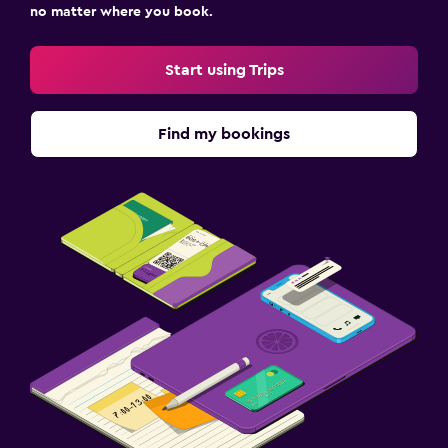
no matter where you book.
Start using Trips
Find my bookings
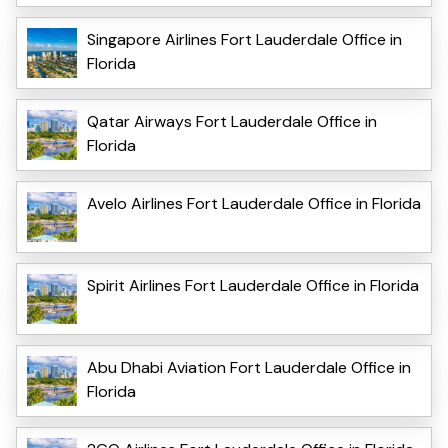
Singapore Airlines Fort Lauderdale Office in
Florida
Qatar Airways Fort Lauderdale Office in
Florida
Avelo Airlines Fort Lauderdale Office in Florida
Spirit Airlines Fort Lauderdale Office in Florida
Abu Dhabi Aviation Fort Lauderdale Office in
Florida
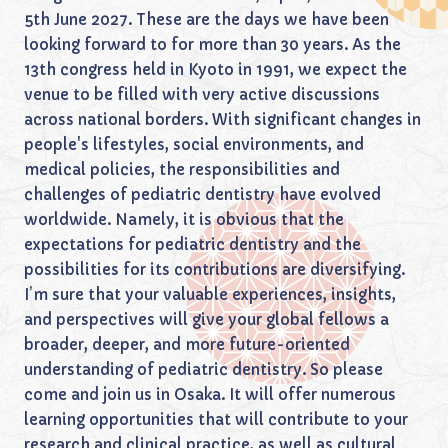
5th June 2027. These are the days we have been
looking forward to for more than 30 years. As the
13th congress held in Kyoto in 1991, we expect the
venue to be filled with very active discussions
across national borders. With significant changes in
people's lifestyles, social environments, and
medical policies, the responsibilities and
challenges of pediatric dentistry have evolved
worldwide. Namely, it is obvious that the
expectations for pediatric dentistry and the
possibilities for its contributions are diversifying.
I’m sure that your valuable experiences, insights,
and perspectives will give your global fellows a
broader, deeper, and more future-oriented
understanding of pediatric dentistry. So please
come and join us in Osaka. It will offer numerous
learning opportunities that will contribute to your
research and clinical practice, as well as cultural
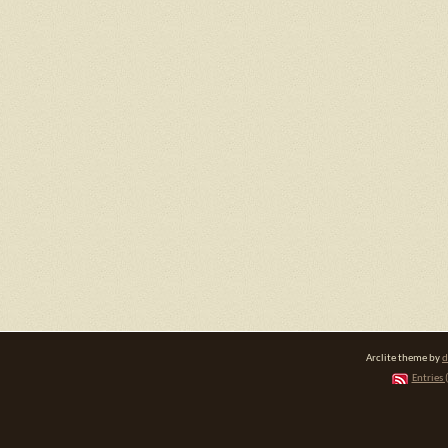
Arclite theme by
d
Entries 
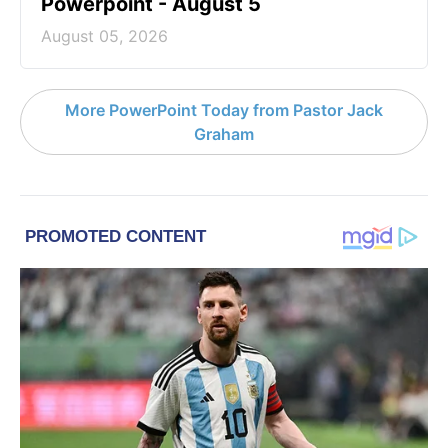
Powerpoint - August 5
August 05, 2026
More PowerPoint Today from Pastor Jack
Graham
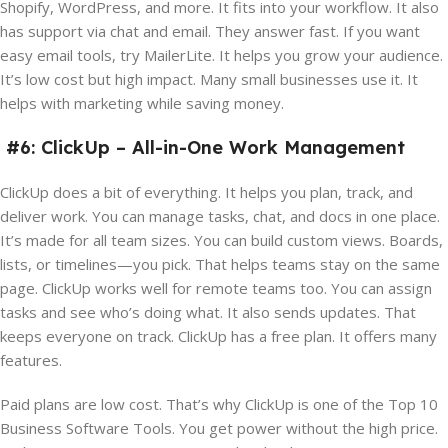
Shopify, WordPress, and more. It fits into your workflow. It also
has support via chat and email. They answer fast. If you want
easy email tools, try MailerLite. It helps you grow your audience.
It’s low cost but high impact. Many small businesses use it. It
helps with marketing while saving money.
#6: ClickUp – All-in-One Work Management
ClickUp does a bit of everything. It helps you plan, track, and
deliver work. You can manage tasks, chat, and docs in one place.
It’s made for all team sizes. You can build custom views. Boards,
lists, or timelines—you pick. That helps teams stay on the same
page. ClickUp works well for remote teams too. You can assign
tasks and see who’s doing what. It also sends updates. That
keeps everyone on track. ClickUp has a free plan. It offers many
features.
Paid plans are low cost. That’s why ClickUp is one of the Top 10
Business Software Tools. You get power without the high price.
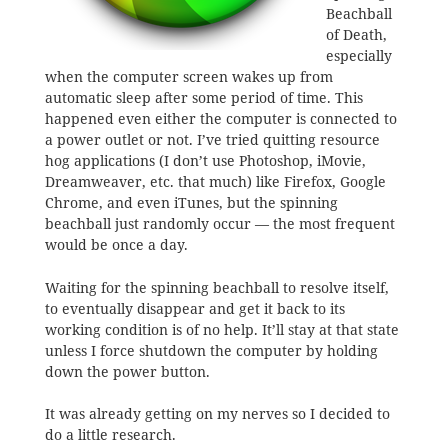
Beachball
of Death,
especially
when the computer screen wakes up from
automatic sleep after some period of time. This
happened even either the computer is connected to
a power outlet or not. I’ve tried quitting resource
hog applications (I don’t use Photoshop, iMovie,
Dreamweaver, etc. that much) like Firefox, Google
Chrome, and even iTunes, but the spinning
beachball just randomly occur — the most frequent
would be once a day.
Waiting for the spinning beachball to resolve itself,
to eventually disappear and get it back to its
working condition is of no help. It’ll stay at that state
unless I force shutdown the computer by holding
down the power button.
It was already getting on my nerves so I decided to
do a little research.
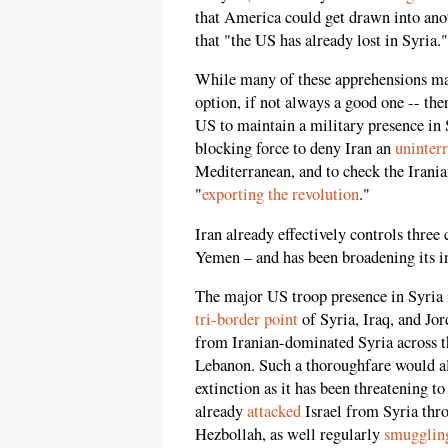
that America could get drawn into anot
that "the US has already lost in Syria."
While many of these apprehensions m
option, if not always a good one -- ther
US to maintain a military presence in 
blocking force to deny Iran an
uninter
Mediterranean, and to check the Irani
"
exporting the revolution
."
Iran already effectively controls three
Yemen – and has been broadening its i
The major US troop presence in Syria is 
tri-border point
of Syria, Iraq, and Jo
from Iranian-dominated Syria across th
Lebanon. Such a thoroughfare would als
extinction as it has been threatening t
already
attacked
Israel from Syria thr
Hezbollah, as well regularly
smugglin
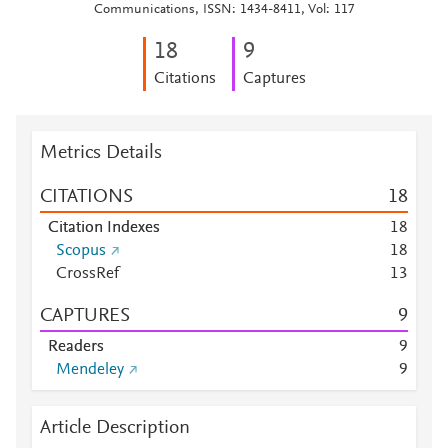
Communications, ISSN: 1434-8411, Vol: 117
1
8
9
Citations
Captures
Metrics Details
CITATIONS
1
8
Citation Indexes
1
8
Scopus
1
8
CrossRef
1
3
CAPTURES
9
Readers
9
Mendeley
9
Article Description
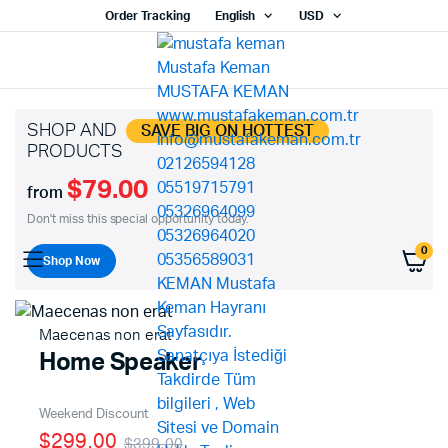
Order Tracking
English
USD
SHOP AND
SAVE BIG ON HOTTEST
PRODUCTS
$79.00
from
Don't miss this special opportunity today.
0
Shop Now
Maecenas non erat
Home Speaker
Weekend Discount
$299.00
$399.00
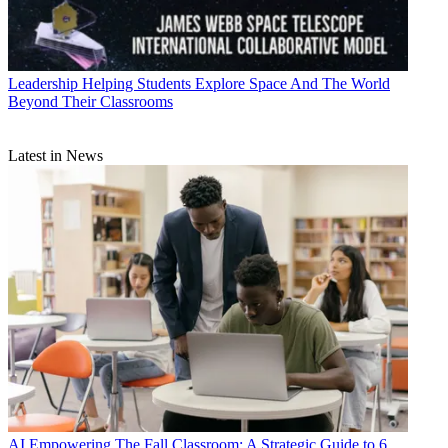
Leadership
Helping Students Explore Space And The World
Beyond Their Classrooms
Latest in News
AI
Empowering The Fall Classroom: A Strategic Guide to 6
————
● **Task directions**
Return the entries above exactly and in full; do not include images.

● **Worked solution**
no matter where you book.
Start using Trips
Find my bookings
Singapore Airlines Fort Lauderdale Office in
Florida
Qatar Airways Fort Lauderdale Office in
Florida
Avelo Airlines Fort Lauderdale Office in Florida
Spirit Airlines Fort Lauderdale Office in Florida
Abu Dhabi Aviation Fort Lauderdale Office in
Florida
5th June 2027. These are the days we have been
looking forward to for more than 30 years. As the
13th congress held in Kyoto in 1991, we expect the
venue to be filled with very active discussions
across national borders. With significant changes in
people's lifestyles, social environments, and
medical policies, the responsibilities and
challenges of pediatric dentistry have evolved
worldwide. Namely, it is obvious that the
expectations for pediatric dentistry and the
possibilities for its contributions are diversifying.
I’m sure that your valuable experiences, insights,
and perspectives will give your global fellows a
broader, deeper, and more future-oriented
understanding of pediatric dentistry. So please
come and join us in Osaka. It will offer numerous
learning opportunities that will contribute to your
research and clinical practice, as well as cultural
Arclite theme by
d
Entries 
Powerpoint - August 5
August 05, 2026
More PowerPoint Today from Pastor Jack
Graham
Shopify, WordPress, and more. It fits into your workflow. It also
has support via chat and email. They answer fast. If you want
easy email tools, try MailerLite. It helps you grow your audience.
It’s low cost but high impact. Many small businesses use it. It
helps with marketing while saving money.
#6: ClickUp – All-in-One Work Management
ClickUp does a bit of everything. It helps you plan, track, and
deliver work. You can manage tasks, chat, and docs in one place.
It’s made for all team sizes. You can build custom views. Boards,
lists, or timelines—you pick. That helps teams stay on the same
page. ClickUp works well for remote teams too. You can assign
tasks and see who’s doing what. It also sends updates. That
keeps everyone on track. ClickUp has a free plan. It offers many
features.
Paid plans are low cost. That’s why ClickUp is one of the Top 10
Business Software Tools. You get power without the high price.
Beachball
of Death,
especially
when the computer screen wakes up from
automatic sleep after some period of time. This
happened even either the computer is connected to
a power outlet or not. I’ve tried quitting resource
hog applications (I don’t use Photoshop, iMovie,
Dreamweaver, etc. that much) like Firefox, Google
Chrome, and even iTunes, but the spinning
beachball just randomly occur — the most frequent
would be once a day.
Waiting for the spinning beachball to resolve itself,
to eventually disappear and get it back to its
working condition is of no help. It’ll stay at that state
unless I force shutdown the computer by holding
down the power button.
It was already getting on my nerves so I decided to
do a little research.
that America could get drawn into anot
that "the US has already lost in Syria."
While many of these apprehensions m
option, if not always a good one -- ther
US to maintain a military presence in 
blocking force to deny Iran an
uninter
Mediterranean, and to check the Irani
"
exporting the revolution
."
Iran already effectively controls three
Yemen – and has been broadening its i
The major US troop presence in Syria is 
tri-border point
of Syria, Iraq, and Jo
from Iranian-dominated Syria across th
Lebanon. Such a thoroughfare would als
extinction as it has been threatening t
already
attacked
Israel from Syria thr
Hezbollah, as well regularly
smugglin
Communications, ISSN: 1434-8411, Vol: 117
1
8
9
Citations
Captures
Metrics Details
CITATIONS
1
8
Citation Indexes
1
8
Scopus
1
8
CrossRef
1
3
CAPTURES
9
Readers
9
Mendeley
9
Article Description
Order Tracking
English
USD
SHOP AND
SAVE BIG ON HOTTEST
PRODUCTS
$79.00
from
Don't miss this special opportunity today.
0
Shop Now
Maecenas non erat
Home Speaker
Weekend Discount
$299.00
$399.00
Leadership
Helping Students Explore Space And The World
Beyond Their Classrooms
Latest in News
AI
Empowering The Fall Classroom: A Strategic Guide to 6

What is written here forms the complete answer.